((

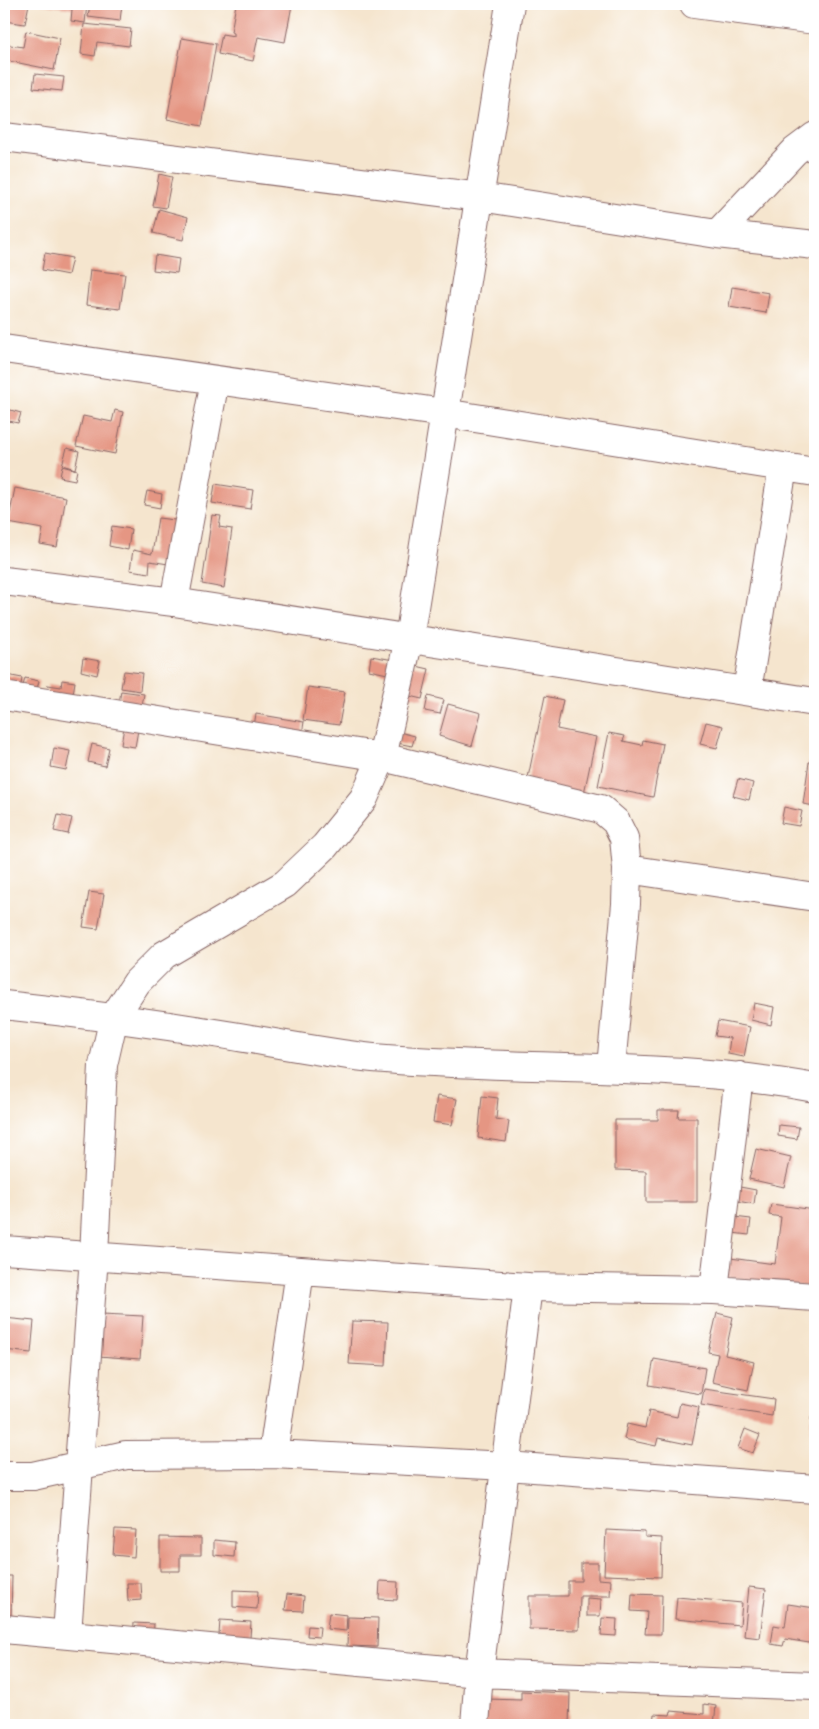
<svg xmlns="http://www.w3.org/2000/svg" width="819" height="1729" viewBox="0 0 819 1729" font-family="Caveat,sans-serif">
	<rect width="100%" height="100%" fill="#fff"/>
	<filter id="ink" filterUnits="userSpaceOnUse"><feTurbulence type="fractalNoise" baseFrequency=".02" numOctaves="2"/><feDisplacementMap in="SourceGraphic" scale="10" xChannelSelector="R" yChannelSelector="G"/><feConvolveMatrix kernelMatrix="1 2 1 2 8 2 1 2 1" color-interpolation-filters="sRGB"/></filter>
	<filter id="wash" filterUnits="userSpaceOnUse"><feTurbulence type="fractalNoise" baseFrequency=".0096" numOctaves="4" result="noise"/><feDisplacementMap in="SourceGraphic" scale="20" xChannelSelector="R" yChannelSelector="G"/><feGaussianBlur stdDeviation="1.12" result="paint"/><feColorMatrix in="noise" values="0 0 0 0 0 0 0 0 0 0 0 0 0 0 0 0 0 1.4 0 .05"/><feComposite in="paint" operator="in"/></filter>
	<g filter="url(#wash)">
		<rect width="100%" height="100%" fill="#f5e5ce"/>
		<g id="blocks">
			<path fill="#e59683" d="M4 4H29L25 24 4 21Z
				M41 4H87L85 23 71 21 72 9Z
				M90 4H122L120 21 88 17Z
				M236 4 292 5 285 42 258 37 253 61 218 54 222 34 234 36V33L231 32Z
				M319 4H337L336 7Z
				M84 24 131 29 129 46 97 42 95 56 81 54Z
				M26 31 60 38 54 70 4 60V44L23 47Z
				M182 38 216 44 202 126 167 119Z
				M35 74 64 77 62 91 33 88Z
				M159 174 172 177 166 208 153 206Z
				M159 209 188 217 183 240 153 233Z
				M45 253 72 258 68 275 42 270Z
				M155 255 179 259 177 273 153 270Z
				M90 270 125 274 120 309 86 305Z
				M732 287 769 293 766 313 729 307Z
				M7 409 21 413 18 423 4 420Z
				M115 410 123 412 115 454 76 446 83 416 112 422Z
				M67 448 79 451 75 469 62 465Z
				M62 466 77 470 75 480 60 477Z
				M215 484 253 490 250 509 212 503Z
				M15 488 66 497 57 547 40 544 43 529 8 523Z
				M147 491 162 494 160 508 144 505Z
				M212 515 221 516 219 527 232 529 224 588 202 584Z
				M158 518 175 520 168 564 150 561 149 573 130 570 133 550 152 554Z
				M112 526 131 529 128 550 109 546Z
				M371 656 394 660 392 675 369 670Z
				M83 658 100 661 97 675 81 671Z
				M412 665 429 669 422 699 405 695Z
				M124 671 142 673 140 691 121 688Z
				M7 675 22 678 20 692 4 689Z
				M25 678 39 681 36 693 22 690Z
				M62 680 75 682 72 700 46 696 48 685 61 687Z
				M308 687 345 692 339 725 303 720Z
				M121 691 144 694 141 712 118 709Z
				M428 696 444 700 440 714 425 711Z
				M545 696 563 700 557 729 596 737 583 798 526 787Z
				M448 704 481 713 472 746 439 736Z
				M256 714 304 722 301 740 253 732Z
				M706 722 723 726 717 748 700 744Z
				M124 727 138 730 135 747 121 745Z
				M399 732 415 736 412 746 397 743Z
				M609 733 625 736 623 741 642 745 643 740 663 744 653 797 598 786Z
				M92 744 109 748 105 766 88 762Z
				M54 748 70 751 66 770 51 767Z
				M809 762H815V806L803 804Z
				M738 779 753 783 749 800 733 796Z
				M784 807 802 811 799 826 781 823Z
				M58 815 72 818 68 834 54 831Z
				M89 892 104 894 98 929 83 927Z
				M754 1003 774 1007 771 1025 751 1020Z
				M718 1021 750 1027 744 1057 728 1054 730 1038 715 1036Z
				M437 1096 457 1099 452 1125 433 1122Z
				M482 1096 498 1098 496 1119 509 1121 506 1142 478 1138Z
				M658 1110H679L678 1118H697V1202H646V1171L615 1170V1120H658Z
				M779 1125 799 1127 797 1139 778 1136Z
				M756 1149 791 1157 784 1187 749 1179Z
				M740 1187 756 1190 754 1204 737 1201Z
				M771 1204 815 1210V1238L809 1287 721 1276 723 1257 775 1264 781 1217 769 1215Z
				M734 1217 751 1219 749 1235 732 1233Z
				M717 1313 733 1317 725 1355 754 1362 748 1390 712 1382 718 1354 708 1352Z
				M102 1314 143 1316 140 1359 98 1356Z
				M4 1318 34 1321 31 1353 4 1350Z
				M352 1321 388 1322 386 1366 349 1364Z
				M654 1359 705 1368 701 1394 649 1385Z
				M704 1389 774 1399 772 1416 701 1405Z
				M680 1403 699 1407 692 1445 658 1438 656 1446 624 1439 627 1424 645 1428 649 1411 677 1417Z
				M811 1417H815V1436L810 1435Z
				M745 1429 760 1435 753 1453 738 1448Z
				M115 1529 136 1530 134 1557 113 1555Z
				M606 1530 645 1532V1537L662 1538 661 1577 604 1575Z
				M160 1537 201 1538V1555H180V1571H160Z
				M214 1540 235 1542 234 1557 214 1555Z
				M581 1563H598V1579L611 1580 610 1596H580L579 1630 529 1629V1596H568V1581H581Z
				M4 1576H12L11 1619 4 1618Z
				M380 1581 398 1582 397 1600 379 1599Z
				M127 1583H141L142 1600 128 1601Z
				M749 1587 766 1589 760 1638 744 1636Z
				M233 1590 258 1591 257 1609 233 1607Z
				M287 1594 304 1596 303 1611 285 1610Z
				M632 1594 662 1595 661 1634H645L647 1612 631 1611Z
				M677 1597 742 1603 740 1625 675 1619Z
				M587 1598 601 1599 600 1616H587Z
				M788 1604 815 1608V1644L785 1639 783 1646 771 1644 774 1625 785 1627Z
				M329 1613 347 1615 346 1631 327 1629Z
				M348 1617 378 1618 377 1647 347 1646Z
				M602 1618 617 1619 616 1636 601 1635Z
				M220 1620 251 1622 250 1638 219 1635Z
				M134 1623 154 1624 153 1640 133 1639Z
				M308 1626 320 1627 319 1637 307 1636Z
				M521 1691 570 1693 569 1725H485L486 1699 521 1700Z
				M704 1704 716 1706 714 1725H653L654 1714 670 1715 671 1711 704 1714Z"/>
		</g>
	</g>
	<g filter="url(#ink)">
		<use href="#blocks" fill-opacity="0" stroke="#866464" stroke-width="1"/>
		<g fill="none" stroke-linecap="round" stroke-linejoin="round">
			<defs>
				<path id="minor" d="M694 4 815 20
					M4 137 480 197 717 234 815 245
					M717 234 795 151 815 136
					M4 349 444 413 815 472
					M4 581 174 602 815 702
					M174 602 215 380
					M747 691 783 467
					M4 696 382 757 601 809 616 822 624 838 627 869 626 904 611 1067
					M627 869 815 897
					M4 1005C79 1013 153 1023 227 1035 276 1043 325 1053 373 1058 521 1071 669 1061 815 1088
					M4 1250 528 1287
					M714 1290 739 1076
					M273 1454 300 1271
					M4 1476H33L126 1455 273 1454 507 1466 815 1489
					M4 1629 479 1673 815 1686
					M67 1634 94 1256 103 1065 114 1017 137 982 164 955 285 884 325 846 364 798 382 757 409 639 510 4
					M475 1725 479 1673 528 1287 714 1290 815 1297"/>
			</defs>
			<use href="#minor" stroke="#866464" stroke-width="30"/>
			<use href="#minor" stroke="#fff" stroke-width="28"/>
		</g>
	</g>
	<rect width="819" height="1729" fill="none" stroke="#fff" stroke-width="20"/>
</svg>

))
((

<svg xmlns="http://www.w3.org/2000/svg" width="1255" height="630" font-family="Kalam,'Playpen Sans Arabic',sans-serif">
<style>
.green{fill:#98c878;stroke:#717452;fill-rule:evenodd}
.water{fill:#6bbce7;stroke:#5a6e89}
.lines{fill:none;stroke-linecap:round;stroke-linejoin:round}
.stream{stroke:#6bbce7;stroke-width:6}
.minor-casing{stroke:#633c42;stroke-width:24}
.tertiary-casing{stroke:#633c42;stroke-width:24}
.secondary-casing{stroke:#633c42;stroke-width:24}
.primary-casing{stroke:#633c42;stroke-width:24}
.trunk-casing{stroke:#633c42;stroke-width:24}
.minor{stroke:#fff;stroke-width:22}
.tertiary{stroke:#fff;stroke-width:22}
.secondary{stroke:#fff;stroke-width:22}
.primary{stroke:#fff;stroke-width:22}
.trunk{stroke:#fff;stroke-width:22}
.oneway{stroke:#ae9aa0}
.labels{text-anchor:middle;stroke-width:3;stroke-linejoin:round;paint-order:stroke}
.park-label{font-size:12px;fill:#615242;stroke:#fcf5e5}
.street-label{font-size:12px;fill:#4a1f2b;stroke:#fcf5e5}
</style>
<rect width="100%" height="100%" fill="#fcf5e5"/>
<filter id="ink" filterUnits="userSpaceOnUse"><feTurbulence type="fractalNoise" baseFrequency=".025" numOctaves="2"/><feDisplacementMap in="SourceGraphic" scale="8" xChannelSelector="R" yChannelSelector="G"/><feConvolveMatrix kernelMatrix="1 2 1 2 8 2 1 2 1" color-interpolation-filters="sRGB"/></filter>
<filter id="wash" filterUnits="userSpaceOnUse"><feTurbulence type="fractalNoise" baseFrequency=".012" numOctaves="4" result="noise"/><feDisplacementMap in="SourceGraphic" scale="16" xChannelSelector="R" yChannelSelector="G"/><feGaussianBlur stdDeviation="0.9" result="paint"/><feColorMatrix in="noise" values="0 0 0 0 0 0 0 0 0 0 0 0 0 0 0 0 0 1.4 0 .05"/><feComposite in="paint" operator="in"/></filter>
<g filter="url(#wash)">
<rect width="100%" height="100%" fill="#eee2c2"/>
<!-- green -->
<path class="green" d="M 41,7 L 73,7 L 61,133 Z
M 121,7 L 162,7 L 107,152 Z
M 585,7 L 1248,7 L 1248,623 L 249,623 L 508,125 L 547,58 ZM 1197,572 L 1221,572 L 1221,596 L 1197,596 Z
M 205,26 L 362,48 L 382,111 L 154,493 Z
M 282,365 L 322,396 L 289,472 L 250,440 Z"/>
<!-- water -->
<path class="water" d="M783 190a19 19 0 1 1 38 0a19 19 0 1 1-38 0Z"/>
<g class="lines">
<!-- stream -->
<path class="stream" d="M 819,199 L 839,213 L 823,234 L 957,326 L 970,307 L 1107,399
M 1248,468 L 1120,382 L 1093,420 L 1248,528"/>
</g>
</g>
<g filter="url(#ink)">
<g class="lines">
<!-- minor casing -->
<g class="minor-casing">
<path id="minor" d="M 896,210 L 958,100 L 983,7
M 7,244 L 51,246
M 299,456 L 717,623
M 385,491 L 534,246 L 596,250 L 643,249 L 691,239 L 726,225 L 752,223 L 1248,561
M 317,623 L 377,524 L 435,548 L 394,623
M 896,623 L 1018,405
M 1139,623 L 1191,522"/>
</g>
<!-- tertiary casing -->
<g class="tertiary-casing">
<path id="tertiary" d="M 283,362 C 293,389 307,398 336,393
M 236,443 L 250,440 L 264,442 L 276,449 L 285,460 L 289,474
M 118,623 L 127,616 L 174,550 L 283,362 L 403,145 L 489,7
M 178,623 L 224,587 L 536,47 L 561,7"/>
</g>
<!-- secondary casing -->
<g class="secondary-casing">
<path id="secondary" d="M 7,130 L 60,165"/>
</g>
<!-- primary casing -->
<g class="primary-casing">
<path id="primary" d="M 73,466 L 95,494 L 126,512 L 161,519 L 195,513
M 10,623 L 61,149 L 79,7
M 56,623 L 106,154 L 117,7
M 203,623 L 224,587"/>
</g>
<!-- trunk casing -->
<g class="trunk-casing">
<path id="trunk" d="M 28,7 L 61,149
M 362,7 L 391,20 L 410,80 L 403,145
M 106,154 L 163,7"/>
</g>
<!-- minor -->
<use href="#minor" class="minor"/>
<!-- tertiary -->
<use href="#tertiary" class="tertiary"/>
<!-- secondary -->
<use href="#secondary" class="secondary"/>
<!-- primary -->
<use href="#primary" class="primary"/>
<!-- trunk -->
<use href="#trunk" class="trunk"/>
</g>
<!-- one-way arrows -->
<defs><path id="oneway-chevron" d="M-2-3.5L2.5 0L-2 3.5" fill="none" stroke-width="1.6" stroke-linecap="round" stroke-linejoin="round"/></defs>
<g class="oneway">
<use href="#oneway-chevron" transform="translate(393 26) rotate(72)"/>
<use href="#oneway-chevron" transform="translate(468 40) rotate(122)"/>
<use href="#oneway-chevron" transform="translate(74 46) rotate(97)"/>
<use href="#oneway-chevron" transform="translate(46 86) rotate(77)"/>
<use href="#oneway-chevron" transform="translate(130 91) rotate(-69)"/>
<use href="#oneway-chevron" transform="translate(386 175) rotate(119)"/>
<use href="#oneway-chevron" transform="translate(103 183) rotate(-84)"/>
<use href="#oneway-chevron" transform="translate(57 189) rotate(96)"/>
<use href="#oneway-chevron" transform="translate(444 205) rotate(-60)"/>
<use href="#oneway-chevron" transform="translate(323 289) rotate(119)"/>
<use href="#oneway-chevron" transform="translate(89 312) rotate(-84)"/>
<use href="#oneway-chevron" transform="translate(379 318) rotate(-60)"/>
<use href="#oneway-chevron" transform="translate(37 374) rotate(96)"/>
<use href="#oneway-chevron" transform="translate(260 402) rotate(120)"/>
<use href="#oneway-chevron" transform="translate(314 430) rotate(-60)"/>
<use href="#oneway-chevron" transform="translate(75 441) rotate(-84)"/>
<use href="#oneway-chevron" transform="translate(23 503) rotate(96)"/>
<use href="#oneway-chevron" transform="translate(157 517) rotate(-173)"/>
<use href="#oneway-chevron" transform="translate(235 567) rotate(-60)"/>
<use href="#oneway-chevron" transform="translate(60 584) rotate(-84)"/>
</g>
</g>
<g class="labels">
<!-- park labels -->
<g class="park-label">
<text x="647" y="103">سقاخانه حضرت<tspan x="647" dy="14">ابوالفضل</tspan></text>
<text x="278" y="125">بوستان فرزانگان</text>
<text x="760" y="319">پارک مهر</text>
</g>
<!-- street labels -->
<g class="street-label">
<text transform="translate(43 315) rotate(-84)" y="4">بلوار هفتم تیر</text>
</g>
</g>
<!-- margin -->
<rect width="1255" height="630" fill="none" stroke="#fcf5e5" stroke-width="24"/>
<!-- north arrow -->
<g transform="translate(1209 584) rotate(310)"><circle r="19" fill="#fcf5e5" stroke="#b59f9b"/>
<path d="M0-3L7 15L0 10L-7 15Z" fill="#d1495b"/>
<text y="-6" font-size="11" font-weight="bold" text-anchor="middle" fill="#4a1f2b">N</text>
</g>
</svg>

))

Every line that holds the word "middle" should be copied from the records above.

▶ Task response
.labels{text-anchor:middle;stroke-width:3;stroke-linejoin:round;paint-order:stroke}
<text y="-6" font-size="11" font-weight="bold" text-anchor="middle" fill="#4a1f2b">N</text>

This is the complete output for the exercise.